Na terceira parte, após o fim da festa Gabriel e Gretta – sua esposa – dirigem-se para o hotel onde passarão a noite. No trajeto para o hotel, Gabriel excitado pelo sucesso do discurso, pelas bebidas ou pela proximidade em relação à esposa vê: “Momentos de sua vida íntima irromperam como estrelas na memória”. Porém, as expectativas de uma noite agradável, onde sua mulher compartilharia de suas excitações, são logo quebradas quando, no quarto de hotel, Gretta demonstra um ar triste. Gabriel questiona o porquê e Gretta diz estar pensando na canção que ouvira no final da festa de ano novo e que a fazia se lembrar de um jovem, uma paixão adolescente. Gabriel manifesta ciúme e Gretta lhe diz que esse jovem está morto.

Procurou manter o tom de frio interrogatório, mas sua voz soou humilde e indiferente:

- Suponho que esteve apaixonada por esse Michael Furey, Gretta.

- Queríamo-nos muito bem nesse tempo – respondeu ela.

Sua voz era velada e triste. Percebendo como seria tolo tentar arrastá-la ao que pretendia, Gabriel começou acariciar-lhe a mão e disse, também com tristeza?

- E por que morreu tão jovem, Gretta? Tuberculose, foi?

- Creio que morreu por minha causa.

Nesse momento, mais que atordoado ou perplexo com a situação, Gabriel fica totalmente desestabilizado ao tomar consciência de sua inadequação como marido e, de maneira geral, sua inadequação emocional. Gabriel percebe como falta paixão em sua vida. Se entendermos a paixão como a suspensão temporária da realidade, vemos que Gabriel tem uma existência retilínea, paralisada, ou, metaforicamente, “morta”.
◇ ◇ ◇ ◇
**INSTRUÇÕES:** Prossiga o texto de origem, a análise sobre Gabriel e Gretta, a partir da última frase dele. As linhas a seguir não têm nenhum papel aqui.
◇ ◇ ◇ ◇
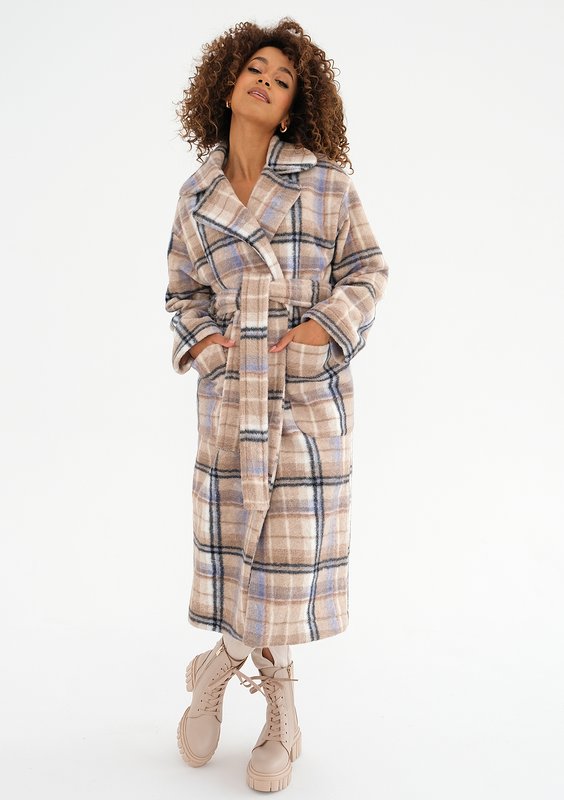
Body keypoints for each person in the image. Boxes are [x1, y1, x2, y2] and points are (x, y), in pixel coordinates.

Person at [165, 17, 389, 793]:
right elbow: (183, 294)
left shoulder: (326, 184)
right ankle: (268, 703)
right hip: (235, 403)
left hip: (304, 401)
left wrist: (323, 329)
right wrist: (210, 348)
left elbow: (367, 270)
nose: (264, 81)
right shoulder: (196, 198)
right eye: (254, 69)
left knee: (283, 570)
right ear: (227, 86)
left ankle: (235, 678)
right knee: (243, 557)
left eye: (282, 78)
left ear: (294, 106)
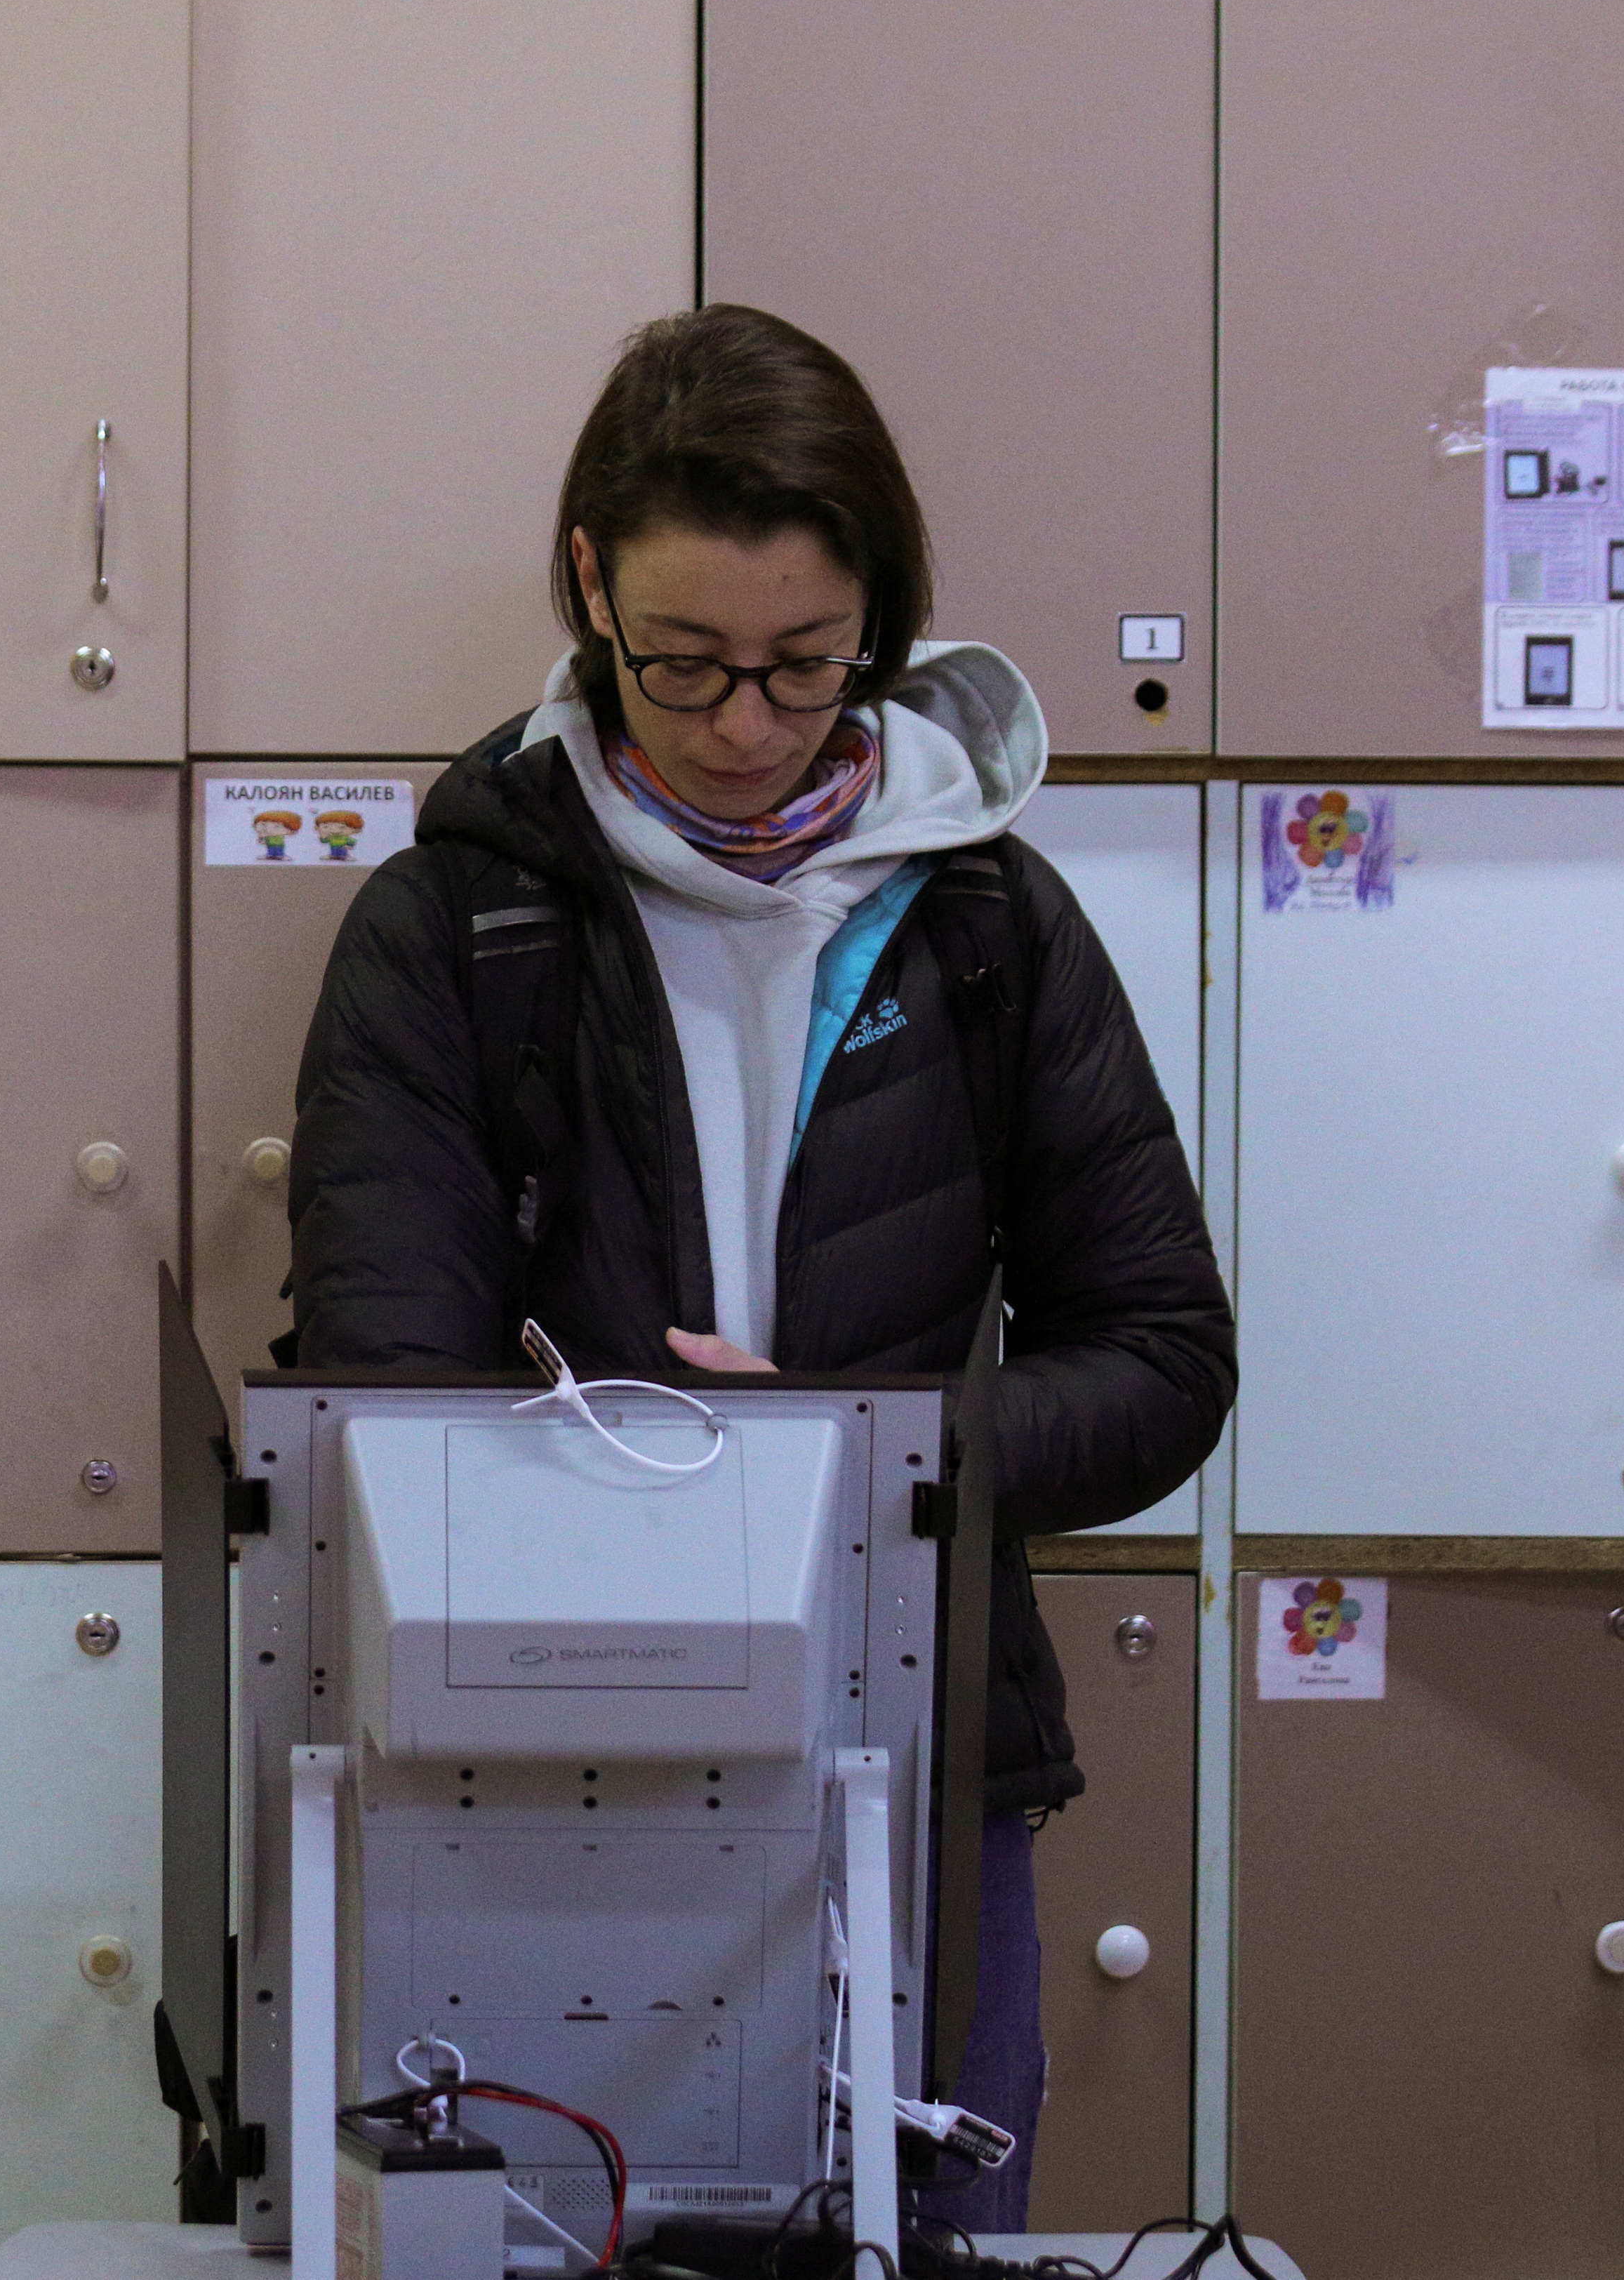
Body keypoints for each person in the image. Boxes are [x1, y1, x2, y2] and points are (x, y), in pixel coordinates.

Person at [285, 304, 1234, 2229]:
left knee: (916, 2235)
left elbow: (1157, 1360)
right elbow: (380, 1401)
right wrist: (654, 1491)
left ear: (877, 622)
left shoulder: (985, 917)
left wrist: (864, 1454)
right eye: (682, 665)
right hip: (528, 1762)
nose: (737, 727)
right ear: (583, 591)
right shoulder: (452, 926)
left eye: (802, 669)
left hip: (919, 1754)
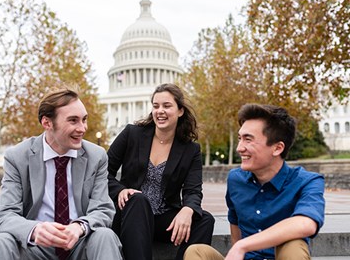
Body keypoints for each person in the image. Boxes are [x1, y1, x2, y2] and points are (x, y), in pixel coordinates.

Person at [0, 87, 122, 260]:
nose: (82, 128)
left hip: (80, 244)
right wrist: (35, 230)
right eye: (73, 121)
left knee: (105, 236)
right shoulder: (17, 157)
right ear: (47, 123)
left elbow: (103, 209)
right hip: (35, 247)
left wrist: (79, 227)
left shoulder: (97, 156)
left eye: (84, 119)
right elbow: (3, 215)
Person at [184, 104, 325, 260]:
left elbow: (306, 224)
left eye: (248, 140)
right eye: (240, 139)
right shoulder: (236, 179)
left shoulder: (307, 181)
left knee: (294, 246)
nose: (239, 148)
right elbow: (235, 225)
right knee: (196, 251)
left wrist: (244, 245)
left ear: (277, 148)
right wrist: (238, 248)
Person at [107, 83, 215, 260]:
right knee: (138, 199)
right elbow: (102, 171)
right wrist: (120, 190)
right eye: (156, 106)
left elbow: (193, 190)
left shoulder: (190, 149)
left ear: (180, 111)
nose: (160, 111)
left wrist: (188, 209)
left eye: (167, 106)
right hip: (129, 215)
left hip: (162, 219)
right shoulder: (132, 134)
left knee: (205, 220)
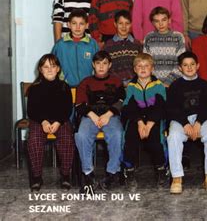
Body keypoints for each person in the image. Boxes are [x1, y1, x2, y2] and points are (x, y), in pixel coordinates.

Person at [166, 51, 207, 194]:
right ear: (180, 68)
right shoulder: (175, 86)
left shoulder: (204, 84)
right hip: (181, 120)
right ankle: (177, 178)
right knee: (173, 137)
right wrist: (185, 123)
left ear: (198, 66)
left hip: (201, 119)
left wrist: (198, 122)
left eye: (192, 64)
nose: (189, 68)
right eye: (185, 65)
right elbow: (172, 108)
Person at [74, 51, 125, 194]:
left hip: (110, 116)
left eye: (104, 63)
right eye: (98, 63)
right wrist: (93, 116)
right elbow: (79, 105)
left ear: (110, 65)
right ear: (93, 65)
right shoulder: (85, 82)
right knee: (82, 135)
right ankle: (88, 174)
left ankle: (112, 173)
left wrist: (109, 114)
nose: (101, 67)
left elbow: (121, 101)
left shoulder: (116, 81)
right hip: (90, 116)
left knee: (117, 134)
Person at [27, 54, 74, 192]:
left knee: (66, 140)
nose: (49, 69)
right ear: (40, 70)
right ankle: (36, 177)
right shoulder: (34, 88)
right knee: (34, 140)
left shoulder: (64, 86)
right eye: (45, 67)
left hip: (60, 121)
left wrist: (59, 121)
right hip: (40, 121)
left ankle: (65, 175)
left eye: (53, 66)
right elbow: (31, 110)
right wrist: (43, 121)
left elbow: (67, 108)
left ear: (58, 69)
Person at [121, 53, 167, 191]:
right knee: (129, 138)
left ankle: (161, 170)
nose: (143, 69)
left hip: (155, 118)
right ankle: (129, 171)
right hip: (137, 118)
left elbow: (161, 106)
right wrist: (140, 122)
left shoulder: (158, 85)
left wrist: (150, 123)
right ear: (134, 69)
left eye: (146, 66)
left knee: (156, 140)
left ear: (152, 68)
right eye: (139, 66)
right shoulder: (131, 86)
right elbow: (129, 107)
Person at [52, 9, 99, 87]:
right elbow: (53, 64)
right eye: (74, 23)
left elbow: (98, 64)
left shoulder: (92, 44)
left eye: (81, 24)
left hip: (87, 87)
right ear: (69, 25)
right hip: (65, 88)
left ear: (87, 25)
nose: (78, 27)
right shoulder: (60, 45)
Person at [143, 6, 185, 87]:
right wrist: (155, 82)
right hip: (153, 83)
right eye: (157, 21)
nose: (161, 24)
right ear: (152, 23)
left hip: (175, 82)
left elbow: (180, 62)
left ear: (169, 20)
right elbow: (147, 63)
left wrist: (168, 82)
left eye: (164, 20)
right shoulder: (148, 38)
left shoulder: (178, 37)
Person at [103, 10, 142, 86]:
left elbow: (141, 66)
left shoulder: (137, 45)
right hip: (115, 85)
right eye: (120, 23)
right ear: (115, 24)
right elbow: (105, 68)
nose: (124, 27)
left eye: (127, 23)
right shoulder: (108, 46)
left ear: (131, 24)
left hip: (135, 85)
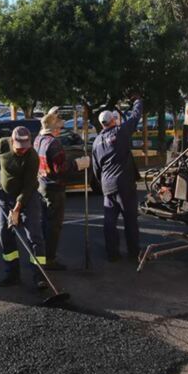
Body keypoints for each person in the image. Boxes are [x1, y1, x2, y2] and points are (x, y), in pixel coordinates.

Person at [0, 126, 45, 288]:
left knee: (34, 236)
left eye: (25, 148)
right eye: (19, 148)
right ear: (12, 141)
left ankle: (40, 276)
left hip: (28, 198)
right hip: (5, 197)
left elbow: (29, 186)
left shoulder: (32, 157)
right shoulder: (2, 145)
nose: (22, 151)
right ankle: (12, 274)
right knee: (5, 234)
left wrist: (16, 210)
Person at [34, 107, 90, 270]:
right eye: (59, 128)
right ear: (54, 129)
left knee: (45, 223)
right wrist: (78, 164)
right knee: (53, 226)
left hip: (42, 184)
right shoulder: (54, 144)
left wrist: (52, 114)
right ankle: (49, 260)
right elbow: (61, 169)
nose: (60, 131)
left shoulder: (38, 140)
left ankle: (41, 256)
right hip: (54, 188)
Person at [91, 96, 143, 262]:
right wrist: (137, 101)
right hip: (124, 185)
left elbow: (96, 168)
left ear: (102, 124)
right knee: (130, 220)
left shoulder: (97, 142)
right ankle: (134, 252)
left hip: (108, 186)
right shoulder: (120, 132)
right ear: (113, 120)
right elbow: (135, 117)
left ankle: (112, 253)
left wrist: (101, 185)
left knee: (109, 222)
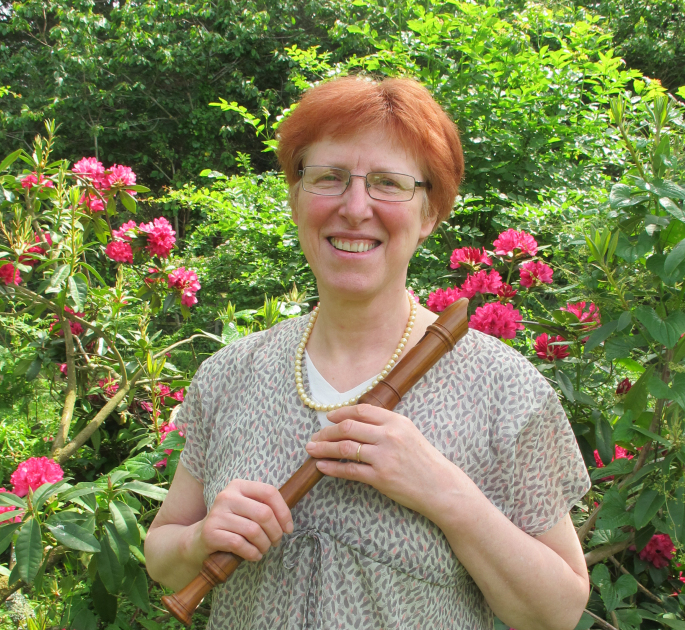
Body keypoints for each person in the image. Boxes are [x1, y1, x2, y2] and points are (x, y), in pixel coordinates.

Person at [145, 76, 591, 630]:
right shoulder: (230, 374)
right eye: (328, 177)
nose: (356, 208)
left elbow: (557, 612)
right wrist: (198, 540)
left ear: (429, 214)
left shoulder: (504, 388)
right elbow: (162, 557)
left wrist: (447, 494)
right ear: (296, 198)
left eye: (388, 183)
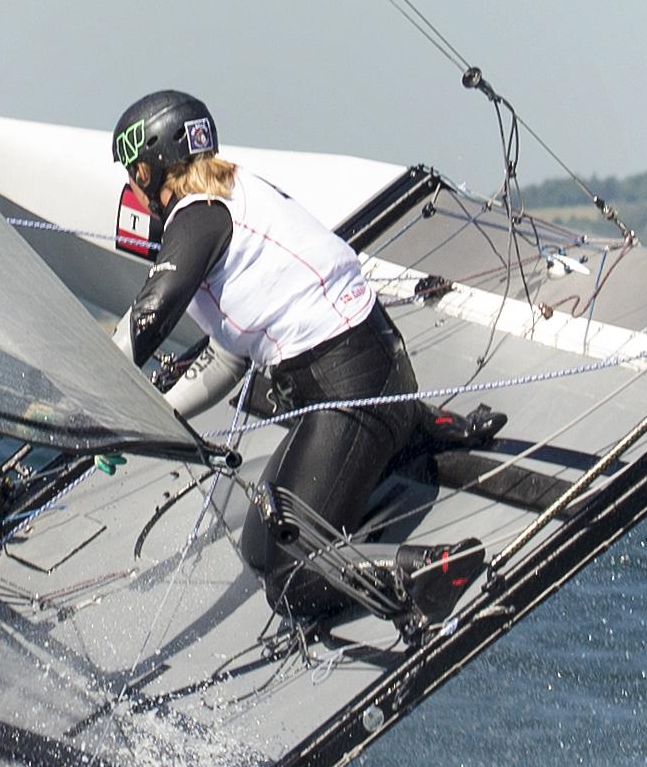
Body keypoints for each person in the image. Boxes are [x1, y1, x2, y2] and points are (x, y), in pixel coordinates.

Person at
◇ ◇ ◇ ◇
**RESULTADO:**
Escolhemos estes três diálogos para mostrar um dos alicerces da construção do conto “Os Mortos”. Nesses diálogos, evidencia-se o movimento cíclico que Gabriel fará em sua percepção da realidade, até quase o final do conto. Esse movimento consiste em Gabriel ser colocado frente a situações de conflito com a realidade, nestas situações Gabriel percebe sua inadequação, porém, devido a uma perspectiva idealizada da realidade, Gabriel desloca sua inadequação para as outras pessoas ou para o seu discurso de final de ano. Assim, as inadequações percebidas são deslocadas e acabam gerando outras inadequações. – Vale lembrar aqui a ironia de Joyce ao colocar a anedota de Patrick Morkan e seu cavalo Johnny contada pelo próprio Gabriel, sendo a anedota uma possível metáfora do destino cíclico de Gabriel em sua existência absolutamente linear e vazia.

Joyce constrói ao longo do conto – de forma dialética – conflitos entre a perspectiva que Gabriel tem da realidade e outra perspectiva sutilmente sugerida e formada pelas descrições do narrador e pelos diálogos de Gabriel com outras personagens. Entretanto, na terceira parte, após o diálogo com Gretta, tudo se modifica. Gabriel percebe sua inadequação emocional e Joyce irá aproximar a perspectiva do narrador à do personagem – uma aproximação cinematográfica visceral, típica dos filmes de Bergman.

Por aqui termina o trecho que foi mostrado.